Today's win: a reliable agent that recovers from a flaky API, refuses to loop forever, fails safely during an outage, and blocks a risky action until a human approves it, all demonstrated offline.
Today you will
- Add retries with backoff so a transient error (rate limit, 503, timeout) does not kill a request
- Add a timeout so a hung call is given up on instead of freezing the agent
- Add a fallback / graceful degrade so an outage returns a safe message, not a crash
- Add a step cap so a runaway loop cannot burn unlimited tokens (ties to the cost view in M20)
- Add a human-approval gate so risky, world-changing actions need a yes first (human-in-the-loop, M14)

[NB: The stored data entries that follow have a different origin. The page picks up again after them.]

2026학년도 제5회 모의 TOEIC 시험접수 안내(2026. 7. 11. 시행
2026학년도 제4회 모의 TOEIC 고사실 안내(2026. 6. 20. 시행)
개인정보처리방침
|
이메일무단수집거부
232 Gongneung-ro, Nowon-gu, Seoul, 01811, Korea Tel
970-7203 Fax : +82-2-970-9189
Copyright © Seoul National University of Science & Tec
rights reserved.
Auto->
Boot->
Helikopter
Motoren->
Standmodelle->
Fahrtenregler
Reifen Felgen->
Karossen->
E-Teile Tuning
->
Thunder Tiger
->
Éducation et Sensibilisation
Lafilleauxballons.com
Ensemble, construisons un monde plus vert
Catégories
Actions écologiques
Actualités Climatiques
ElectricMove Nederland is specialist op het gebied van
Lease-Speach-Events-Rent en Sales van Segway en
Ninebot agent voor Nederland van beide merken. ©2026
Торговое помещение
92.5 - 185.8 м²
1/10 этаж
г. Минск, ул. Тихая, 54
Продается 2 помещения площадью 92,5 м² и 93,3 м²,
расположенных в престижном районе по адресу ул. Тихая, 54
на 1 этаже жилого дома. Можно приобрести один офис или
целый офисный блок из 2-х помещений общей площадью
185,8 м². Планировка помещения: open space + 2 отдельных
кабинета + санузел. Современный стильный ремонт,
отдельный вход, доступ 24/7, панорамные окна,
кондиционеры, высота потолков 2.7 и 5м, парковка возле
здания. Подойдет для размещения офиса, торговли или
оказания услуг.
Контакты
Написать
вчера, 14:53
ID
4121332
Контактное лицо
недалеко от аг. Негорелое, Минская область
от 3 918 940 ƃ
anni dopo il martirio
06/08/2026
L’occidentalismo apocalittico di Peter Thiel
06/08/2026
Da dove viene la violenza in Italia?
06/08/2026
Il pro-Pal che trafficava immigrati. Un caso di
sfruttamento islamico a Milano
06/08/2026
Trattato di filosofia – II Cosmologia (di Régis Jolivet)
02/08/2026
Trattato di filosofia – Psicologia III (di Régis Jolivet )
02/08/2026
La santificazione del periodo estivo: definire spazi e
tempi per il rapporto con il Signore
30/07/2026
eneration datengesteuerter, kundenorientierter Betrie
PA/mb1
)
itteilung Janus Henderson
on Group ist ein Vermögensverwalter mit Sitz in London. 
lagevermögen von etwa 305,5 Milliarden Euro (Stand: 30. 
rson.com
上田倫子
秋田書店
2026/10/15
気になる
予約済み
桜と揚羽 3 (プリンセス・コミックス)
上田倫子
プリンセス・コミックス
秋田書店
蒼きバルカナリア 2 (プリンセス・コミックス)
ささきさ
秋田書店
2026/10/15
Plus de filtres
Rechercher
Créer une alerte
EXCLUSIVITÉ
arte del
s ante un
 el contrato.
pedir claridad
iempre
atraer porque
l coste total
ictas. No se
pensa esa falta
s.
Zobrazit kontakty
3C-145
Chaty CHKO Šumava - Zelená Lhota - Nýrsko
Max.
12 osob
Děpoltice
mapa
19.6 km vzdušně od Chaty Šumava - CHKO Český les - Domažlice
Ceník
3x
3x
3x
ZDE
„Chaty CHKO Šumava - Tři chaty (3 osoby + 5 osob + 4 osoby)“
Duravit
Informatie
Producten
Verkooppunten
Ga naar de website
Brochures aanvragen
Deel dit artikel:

Run of show (about 60 minutes)
| Time | What we do |
|---|---|
| 0:00 | Hook: failure is the normal case in production |
| 0:05 | The one idea: assume every call can fail, and plan for it (read notes.md) |
| 0:12 | Lab Part A: retry, timeout, and graceful degrade |
| 0:32 | Lab Part B: step caps and the human-approval gate |
| 0:52 | Show: post an agent that survives a fault you injected |
| 1:00 | Wrap |
If you get stuck
- Builds on M11 (deployment), M18 (the orchestrated agent), and M20 (cost and error visibility). Reuse your
.envkey only for the optional live run. - The core lab runs offline, free, no key, and instantly (backoff waits are stubbed out). No new libraries. Nothing here can harm your computer; the "risky" tool only pretends to send an email.

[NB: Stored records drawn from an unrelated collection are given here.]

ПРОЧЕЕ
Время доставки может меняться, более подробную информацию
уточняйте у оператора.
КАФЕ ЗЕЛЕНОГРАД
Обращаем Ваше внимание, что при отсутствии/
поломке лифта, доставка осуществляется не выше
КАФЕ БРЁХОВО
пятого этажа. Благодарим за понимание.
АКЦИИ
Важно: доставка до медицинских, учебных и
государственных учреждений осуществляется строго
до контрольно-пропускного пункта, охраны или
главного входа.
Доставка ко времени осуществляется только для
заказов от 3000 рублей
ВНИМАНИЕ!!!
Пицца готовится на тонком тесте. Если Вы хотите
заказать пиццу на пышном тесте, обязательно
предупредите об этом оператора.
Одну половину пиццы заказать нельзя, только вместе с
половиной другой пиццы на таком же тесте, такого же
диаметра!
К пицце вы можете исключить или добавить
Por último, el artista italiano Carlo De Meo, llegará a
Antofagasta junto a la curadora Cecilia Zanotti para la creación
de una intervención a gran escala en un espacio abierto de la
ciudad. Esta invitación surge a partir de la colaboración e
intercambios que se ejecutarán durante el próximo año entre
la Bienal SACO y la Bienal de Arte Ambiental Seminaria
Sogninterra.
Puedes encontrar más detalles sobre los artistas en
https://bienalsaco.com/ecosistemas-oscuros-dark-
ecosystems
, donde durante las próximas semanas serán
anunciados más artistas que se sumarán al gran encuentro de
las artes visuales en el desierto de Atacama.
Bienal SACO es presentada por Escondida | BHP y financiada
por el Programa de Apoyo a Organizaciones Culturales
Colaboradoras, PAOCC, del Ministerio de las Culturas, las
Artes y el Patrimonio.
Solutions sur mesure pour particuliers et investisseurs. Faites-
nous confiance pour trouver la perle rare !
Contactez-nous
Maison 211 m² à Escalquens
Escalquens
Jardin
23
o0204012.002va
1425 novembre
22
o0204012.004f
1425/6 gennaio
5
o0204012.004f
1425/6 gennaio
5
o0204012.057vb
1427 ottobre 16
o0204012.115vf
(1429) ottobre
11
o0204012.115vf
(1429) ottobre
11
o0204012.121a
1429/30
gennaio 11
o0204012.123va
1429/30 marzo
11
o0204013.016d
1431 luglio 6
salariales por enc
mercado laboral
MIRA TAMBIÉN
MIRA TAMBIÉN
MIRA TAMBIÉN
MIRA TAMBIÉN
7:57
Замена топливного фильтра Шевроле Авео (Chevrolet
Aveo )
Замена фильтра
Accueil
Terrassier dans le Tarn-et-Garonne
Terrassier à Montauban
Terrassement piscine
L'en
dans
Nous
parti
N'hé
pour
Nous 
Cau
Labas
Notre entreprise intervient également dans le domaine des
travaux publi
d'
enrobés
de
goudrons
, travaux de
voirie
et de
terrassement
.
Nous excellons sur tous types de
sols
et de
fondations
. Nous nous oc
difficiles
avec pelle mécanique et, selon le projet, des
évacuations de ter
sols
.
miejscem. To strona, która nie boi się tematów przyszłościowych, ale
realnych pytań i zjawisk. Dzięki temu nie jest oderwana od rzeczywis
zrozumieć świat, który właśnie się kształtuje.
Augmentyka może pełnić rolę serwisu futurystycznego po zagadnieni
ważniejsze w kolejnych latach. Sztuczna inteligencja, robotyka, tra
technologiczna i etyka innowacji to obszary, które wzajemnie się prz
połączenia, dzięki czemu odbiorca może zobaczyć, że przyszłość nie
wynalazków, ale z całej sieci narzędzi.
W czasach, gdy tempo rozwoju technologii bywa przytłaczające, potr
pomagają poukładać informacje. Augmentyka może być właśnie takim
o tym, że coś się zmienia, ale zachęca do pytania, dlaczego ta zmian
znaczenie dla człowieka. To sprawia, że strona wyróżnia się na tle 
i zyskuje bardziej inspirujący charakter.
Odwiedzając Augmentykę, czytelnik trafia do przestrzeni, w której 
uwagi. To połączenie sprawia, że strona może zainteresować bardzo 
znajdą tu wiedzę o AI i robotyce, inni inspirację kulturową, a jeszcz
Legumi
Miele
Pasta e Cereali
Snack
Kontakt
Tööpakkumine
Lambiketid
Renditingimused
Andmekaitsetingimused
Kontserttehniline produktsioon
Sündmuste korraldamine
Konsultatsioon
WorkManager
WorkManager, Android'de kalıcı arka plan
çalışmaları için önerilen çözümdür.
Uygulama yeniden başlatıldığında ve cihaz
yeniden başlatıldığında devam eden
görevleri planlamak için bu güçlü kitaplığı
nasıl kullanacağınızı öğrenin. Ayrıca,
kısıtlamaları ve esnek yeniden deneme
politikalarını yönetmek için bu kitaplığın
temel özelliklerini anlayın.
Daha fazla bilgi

- Each pattern is a few lines in
reliability.py. Read the one that matches the failure you are looking at.
Optional challenge
Open starters/add_policy.py and implement a circuit breaker: after
several failures in a row it stops calling a dead service entirely for a cooldown, instead of retrying
every request. It is the pattern that keeps a partial outage from turning into a full one.